Coup threats rampant in El Salvador

Washington's mounting concern over the possibility of a rightist coup in El Salvador is not without reason. Rightist rumblings have been evident for weeks. In particular, right-wing elements are gearing up to do battle with the Left -- and to prevent leftist elements from carrying out their own protests.

On at least three occasions since Jan. 1, rightist gunmen have shot up leftist demonstrations in San Salvador, killing nearly 75 persons.

But it is more than such incidents, no matter how horrendous they are, that causes Washington's concern over a rightist effort to topple El Salvador's joint civilian-military government.
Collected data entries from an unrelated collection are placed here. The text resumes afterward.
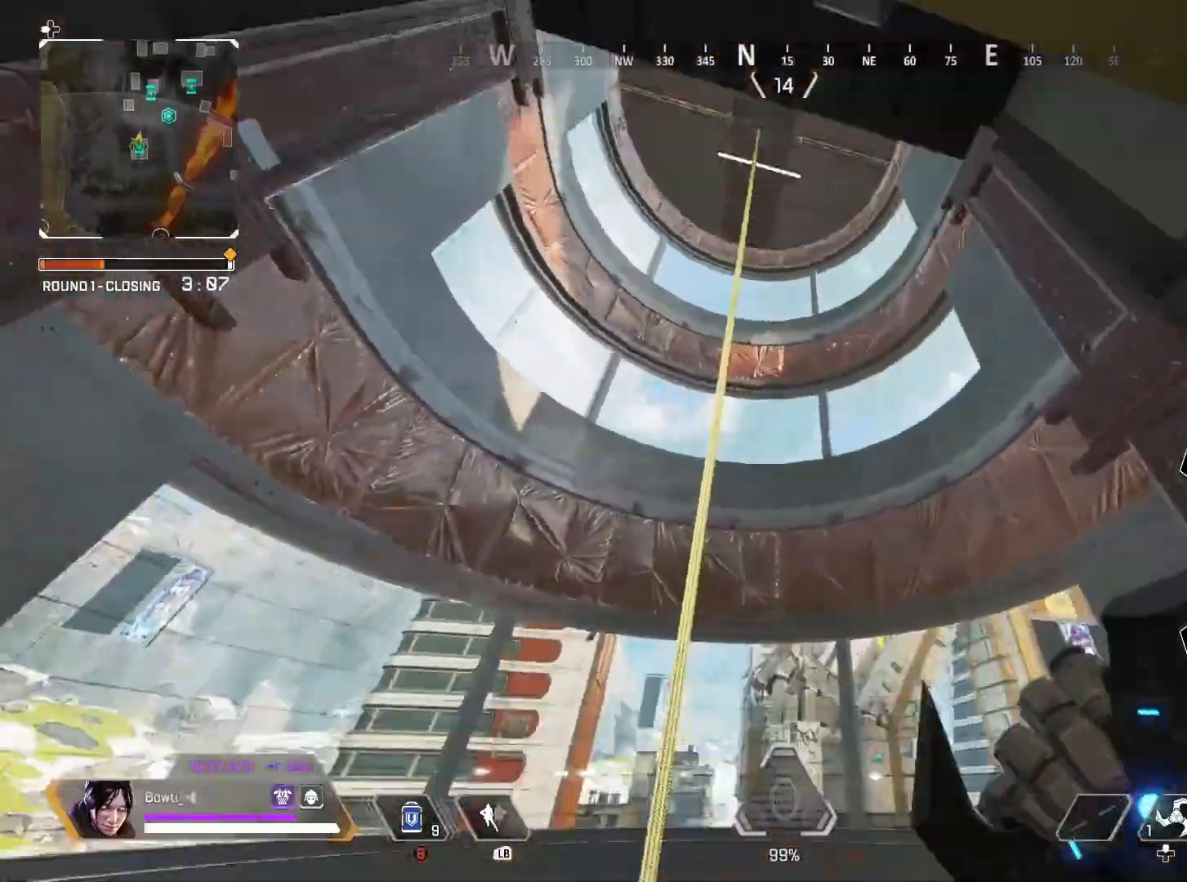
{"buttons": ["R1"], "left_stick": "up-left", "right_stick": "left", "events": [[17, "CROSS", "down"], [17, "R1", "down"], [83, "left_stick", "down-right"], [117, "CROSS", "up"], [117, "right_stick", "center"], [150, "R1", "up"], [183, "CROSS", "down"], [217, "right_stick", "left"], [250, "left_stick", "center"], [317, "CROSS", "up"], [350, "left_stick", "up-left"], [450, "R1", "down"]]}
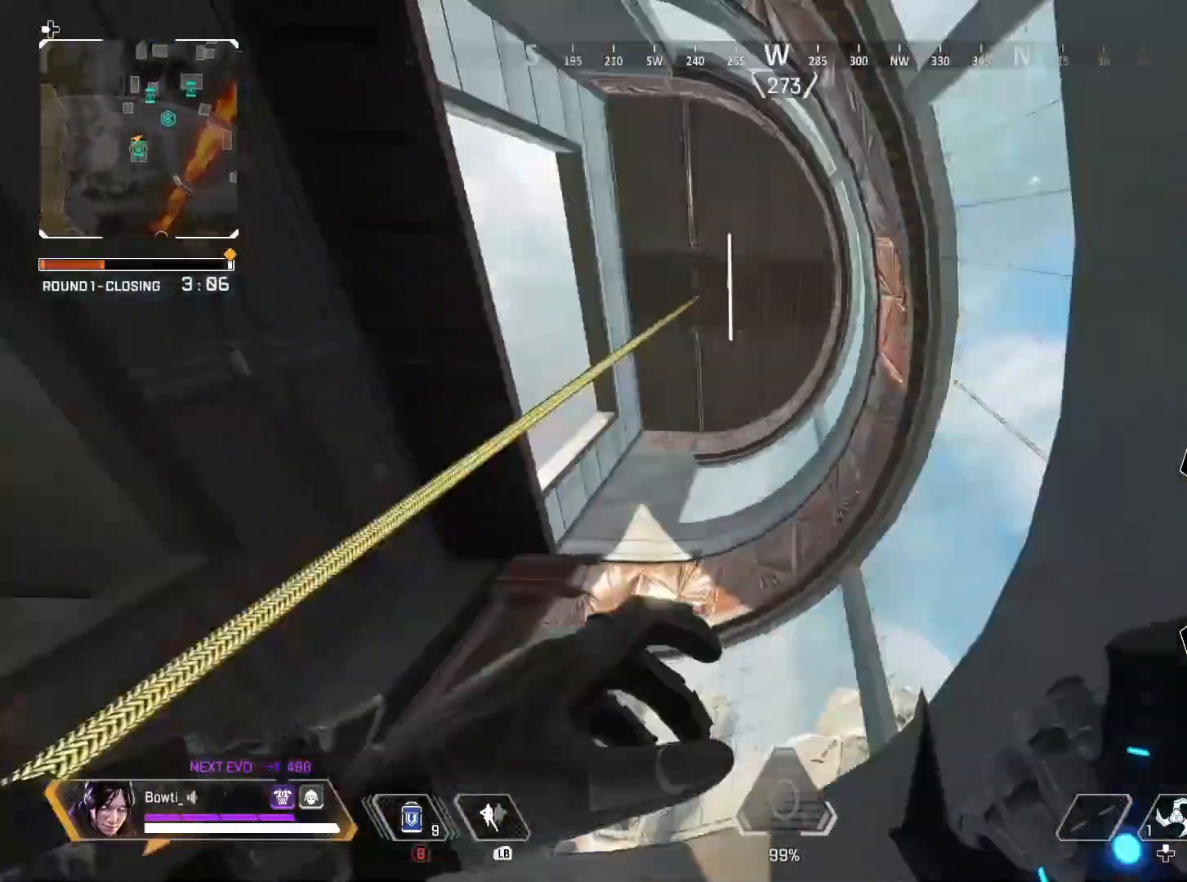
{"buttons": [], "left_stick": "up", "right_stick": "center", "events": [[17, "R1", "up"], [50, "left_stick", "up"], [83, "R1", "down"], [183, "R1", "up"], [183, "left_stick", "center"], [217, "right_stick", "down-left"], [350, "right_stick", "center"], [450, "left_stick", "up"]]}
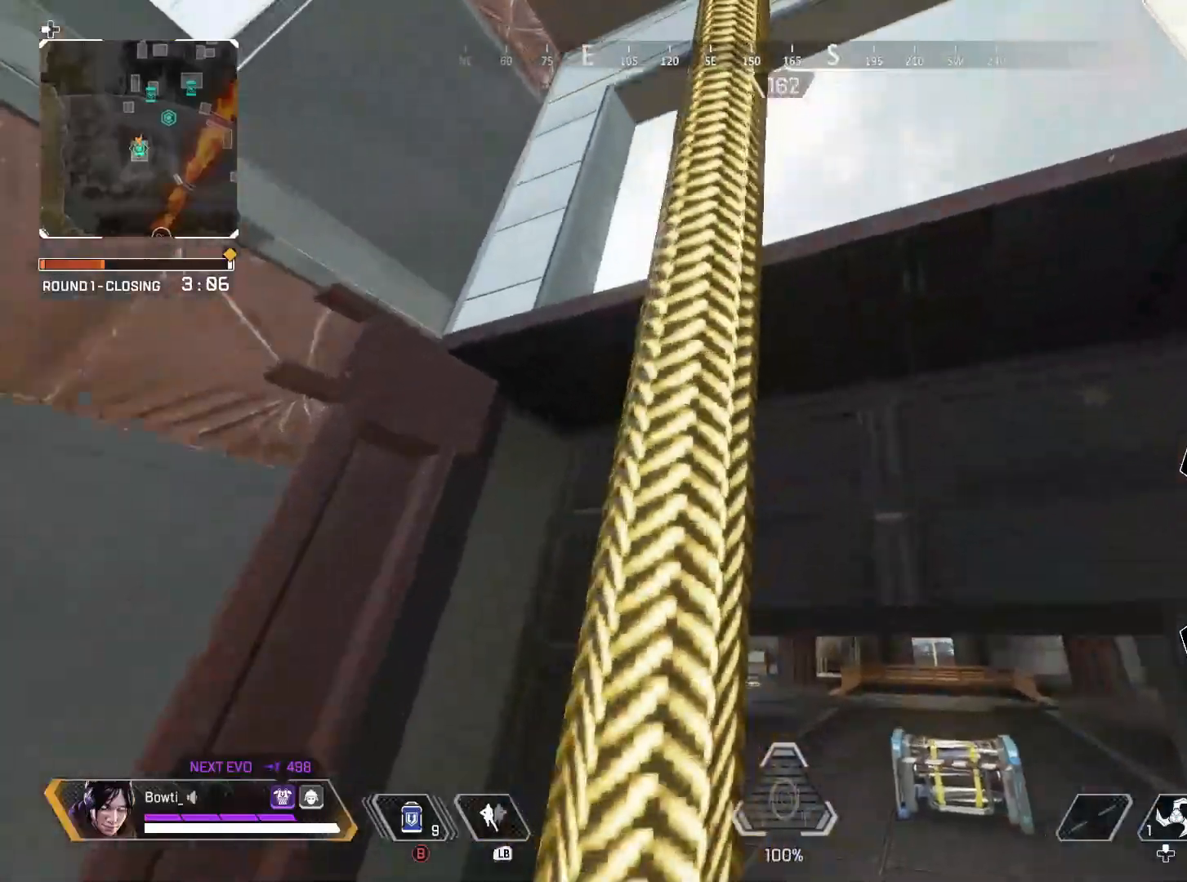
{"buttons": ["CROSS"], "left_stick": "up", "right_stick": "down", "events": [[50, "right_stick", "down-right"], [150, "right_stick", "down"], [183, "CROSS", "down"]]}
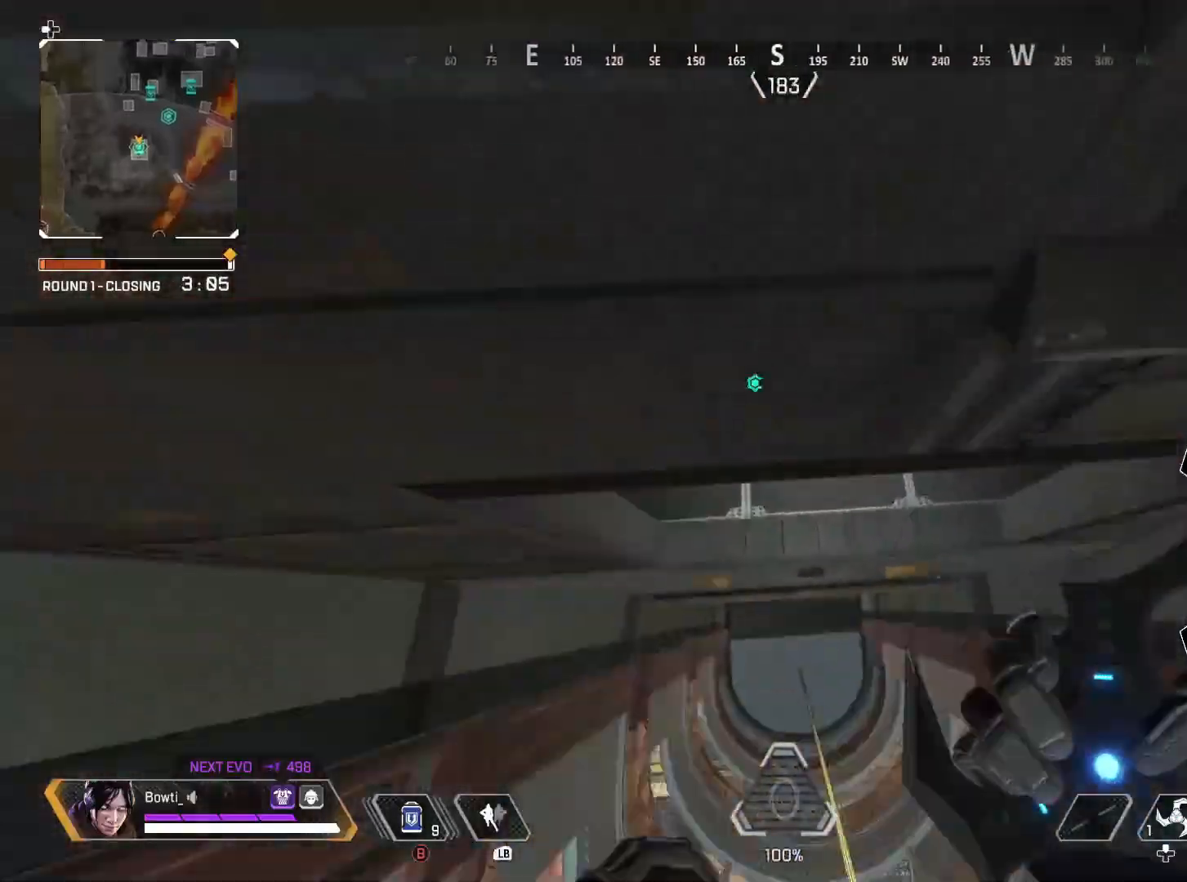
{"buttons": [], "left_stick": "down", "right_stick": "up", "events": [[83, "CROSS", "up"], [150, "left_stick", "down-right"], [150, "right_stick", "center"], [383, "left_stick", "down"], [383, "right_stick", "up"]]}
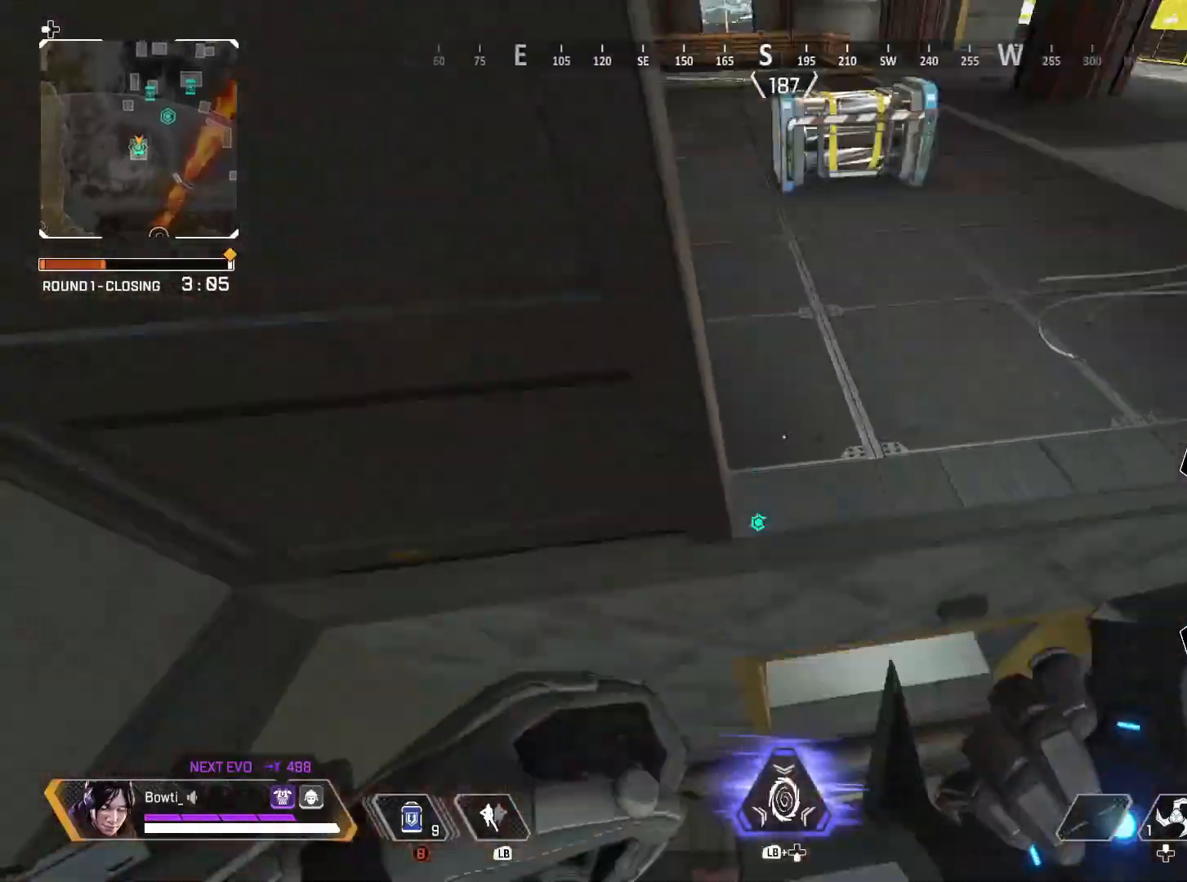
{"buttons": ["R1"], "left_stick": "center", "right_stick": "up", "events": [[83, "left_stick", "down-right"], [117, "right_stick", "up-right"], [317, "right_stick", "up"], [417, "R1", "down"], [450, "left_stick", "center"]]}
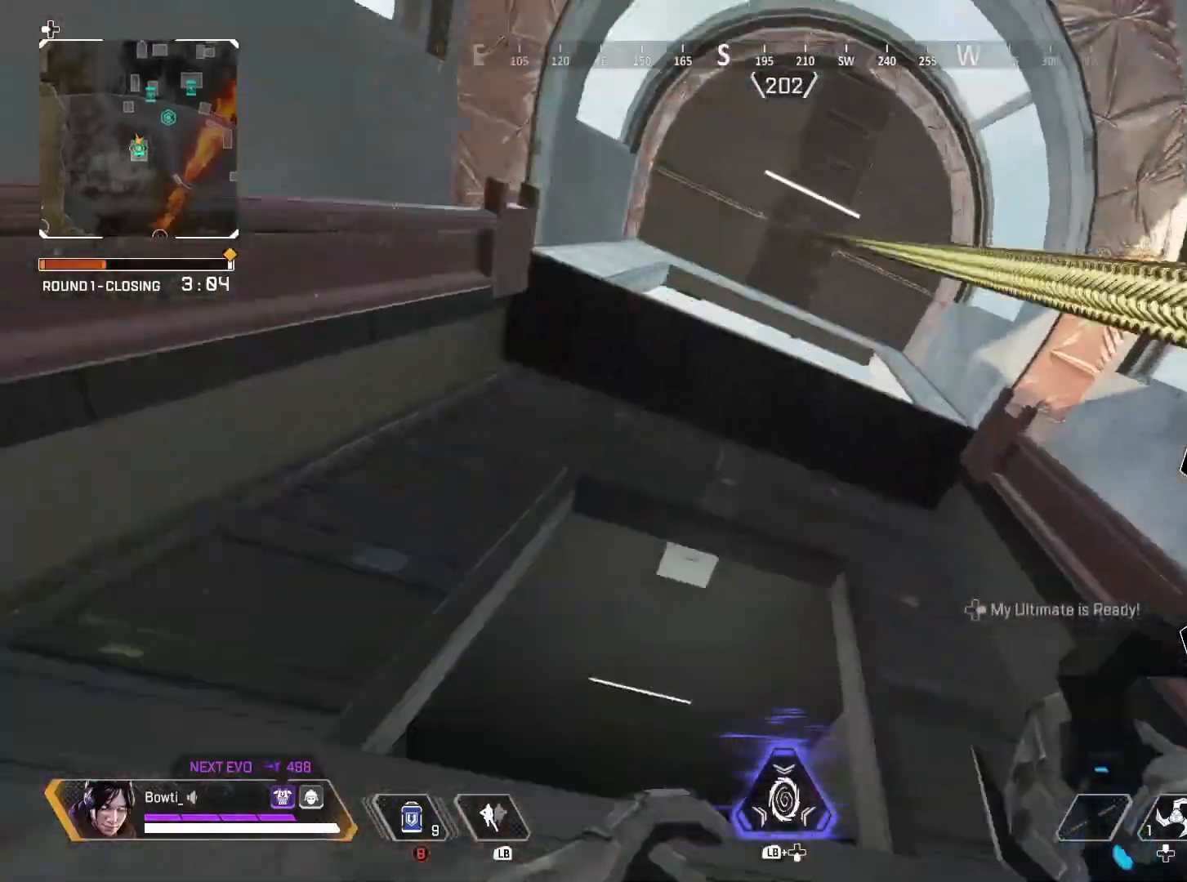
{"buttons": [], "left_stick": "up", "right_stick": "center", "events": [[17, "R1", "up"], [17, "right_stick", "down-left"], [283, "right_stick", "center"], [383, "left_stick", "up"]]}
The ultra-Right in the Salvadorean Army was never happy with the ouster of Gen. Carlos Humberto Romero that put the junta in power last Oct. 15. Although many rightist officers were put on inactive duty in October, they have jockeyed for power ever since.

Some joined the Organizacion Democratica Nacionalista (commonly known by its acronym, ORDEN, Spanish for order), a rightist group run by former military officers. Others quietly work among their military colleagues to stir opposition to the junta. Still others are involved in a variety of right- wing groups that seek to stem the economic and social changes being called for by the junta.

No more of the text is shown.